# SanMerah Discus Babies!!!!



## MELLO (Apr 21, 2010)

Just want to share some pics of my San Merah pair with fires. There's atleast 30 fries They are 17 days old now. Very good parents haven't lost any fries as of now. Its there first successful spawn after twice spawning in the community tank. Enjoy!
Laid eggs on the heater didn't have any cones at that time.








Parents move the wrigglers to the Sponge filter.

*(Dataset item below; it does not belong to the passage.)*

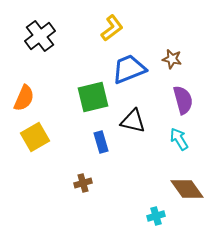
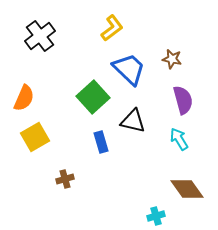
blue trapezoid: rotated 66 degrees clockwise
green square: rotated 28 degrees counterclockwise
brown cross: moved 18 px left, 4 px up
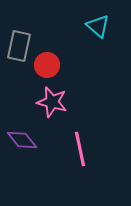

Starting to stick with mom for food.
















10 DAYS








15 Days


----------



## fantasy (May 3, 2010)

nice discus,


----------



## onefishtwofish (Apr 21, 2010)

congratz...what good parents


----------



## Claudia (Apr 21, 2010)

aawww thats soo cute, congratz


----------



## athena (Apr 22, 2010)

congrats! 

the parents are gorgeous!


----------



## MELLO (Apr 21, 2010)

thanks guys!!! I'll keep updating you guys with pics!


----------



## jag (Aug 13, 2010)

nice babies


----------



## clintgv (May 6, 2010)

Congrats . Babies are so cute ^^


----------



## bigfry (Apr 21, 2010)

Congrats! beautiful fish.


----------



## Chappy (Apr 21, 2010)

Mello - your discus are telling you not to switch to saltwater  I'd be keeping an eye on those blue knights if I were you 
Congrats; that's pretty awesome.
Shelley


----------



## target (Apr 21, 2010)

They are very cool to see in person as well. And the blue knights are amazing.


----------



## pieces71 (Apr 21, 2010)

congrats...2nd thought of shifting to salt?you have a lot of babies to take care now


----------



## MELLO (Apr 21, 2010)

Salt is still in the picture.. I'll just have both to take care of now.. lol


----------



## April (Apr 21, 2010)

looking good..get a grow out tank ready..they dont need to be with the parents anymore..but they can..if you leave them too long..they start taking hunks off their bodies. 
but then..if you move them..guess what hte parents will be up to right away again. 
this time you should get a bigger batch.


----------



## AWW (Apr 22, 2010)

nicley done! good luck on the growout


----------



## tang daddy (Apr 21, 2010)

what's this I hear about salt>?

Good job on the fry's, what are they eating now? Live food...


----------



## catgoldfish (Apr 21, 2010)

Way to go Mello! Weren't you trying to sell this pair before? Nice fish.


----------



## MELLO (Apr 21, 2010)

Was trying to but change my mind... Eating live bbs


----------



## zooolara (May 22, 2010)

Very good ,any update pics.


----------